━━━━━ Reading passage

The system's not immune of course, but enough people would oppose anything resembling a theocracy that I firmly believe there is no need to worry. Maybe some religious laws passed in the next few years that allow con artists under the guise of religion to take money and invest in some polished tax shelters, but religious liberty is almost certainly not in any real jeopardy.
It really seems like things are starting to snowball in that direction. From the ruling that taxpayer money can now fund religious schools to Kentucky's new law putting the Bible back in school, I really think we are headed to a Baptist theocracy in this country, or at least in the South.
Question is, how far will they go? Will evolution be banned from science classes and be replaced with curriculum written by Ken Ham? Will US History classes be taught with David Barton's curriculum, which teaches that America was founded and built by Baptists and the First Amendment only applies to Protestant Christianity?
Under Trump, the religious right as the most empowered it has been since Jerry Falwell's prime in the 1980s.
I really feel marriage equality isn't long for the world. Roe v Wade could be on its way out as well, or at least there could be some unprecedented restrictions placed on it.
What do you think?
I think we're headed towards some trying times, but do I expect a full blown Iran-style Christian Republic of America? I don't think so. I think the Religious Right is going to make a very strong push but demographics are against them. Go to a church anywhere in America and well over half of the people there will be over 70. Maybe the special Spanish languages masses at Catholic churches will be younger but Hispanics don't vote for the Ted Cruz style Republicans that support creating a Christian theocracy. That said, in the "Bible Belt" and in heavy Republican areas things are going to get really hairy as they get increasingly desperate to maintain power in an America that is becoming less and less White, and more and more secular.
It's going to be a close run thing and a nailbiter for another 15-20 years but White Christian America is done. Trump's election was the swan song.
The ruling didn't say that religious schools could be funded. It said nothing more than how things long have been.
Yeah, the ruling was about letting a church apply for a grant to cover their playground with recycled tires.
If you really stretch, you can interpret this ruling as supporting religion. You can also interpret it as the government being interested in protecting the knees of religious kids as well as non-religious kids.
There are plenty of folks who'd like to enshrine their version of jesus as a permanent member of the president's cabinet, and they are certainly feeling their oats right now. But OP, you should know that many christians are not comfortable with that idea. Let alone the rest of us.

━━━━━━━━━━
━━━━━ Exercise data

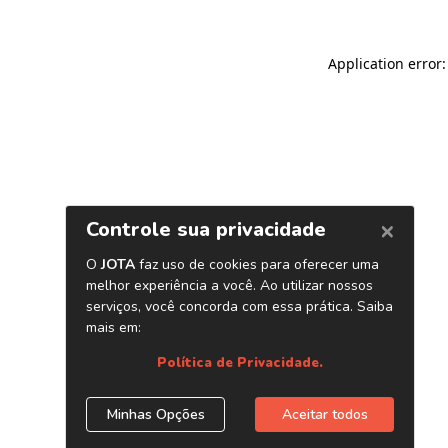
Application error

━━━━━━━━━━

-- Questions to answer --
• 1. Do these statements agree with the forum thread about a possible theocracy? Answer yes or no for each, and quote the words that decide it.
(a) One reply describes the ruling as concerning a church's grant application to cover a playground with recycled tires.
(b) The thread states that Kentucky's new law bans evolution from science classes.
(c) One reply claims that most people at a typical American church are under 70.
• 2. Go on with the forum thread about a possible theocracy, starting after its last reply.
You can leave the lines aside.

-- Outputs in order --
• 1.
(a) Yes: "the ruling was about letting a church apply for a grant to cover their playground with recycled tires."
(b) No: "Kentucky's new law putting the Bible back in school"
(c) No: "well over half of the people there will be over 70."

• 2.
I think in the long run the US will remain a secular government. Because, as any member of a religious minority knows, a secular government is a religious person's best bet.
We do have a theocracy, its called collectivism, the religion that believes that real human beings must be subjugated for the sake of the fictional collective. The religion of State.
Actually, pastors, priests, rabbis, imams, et cetera, of bona fide church organizations (including Jewish synagogues, Muslim mosques, and such) have always been tax exempt and fully able to preach all the politics they want without ever having to apply for non-profit tax exemption. Bona fide churches have never actually had to apply for tax exemption--their tax exempt status predates the Constitution itself. They just have to look and act enough like a conventional church to win the legal case if the IRS ever claimed they weren't really a "church."
Non-profit tax exemption allows religious organizations that wouldn't win a court case proving them to be a bona fide church to be exempt from taxes, and under the Johnson Amendment in that case they must also refrain from explicit political activities.
So this recent move does not give new permission for bona fide churches to practice politics--they've always had that liberty.
It gives "church-ish" non-profits the ability to practice politics.
The fundamentalist Baptists' end-game is a world where women are forced to stay in the home, cannot work outside of special circumstances, cannot use birth control, and must have a "quiverfull" of children.
They don't want abortions but they don't want to fund someone's else life choices and they don't want birth control, well they are going to start humping furniture because there's no way they will be able to have sex.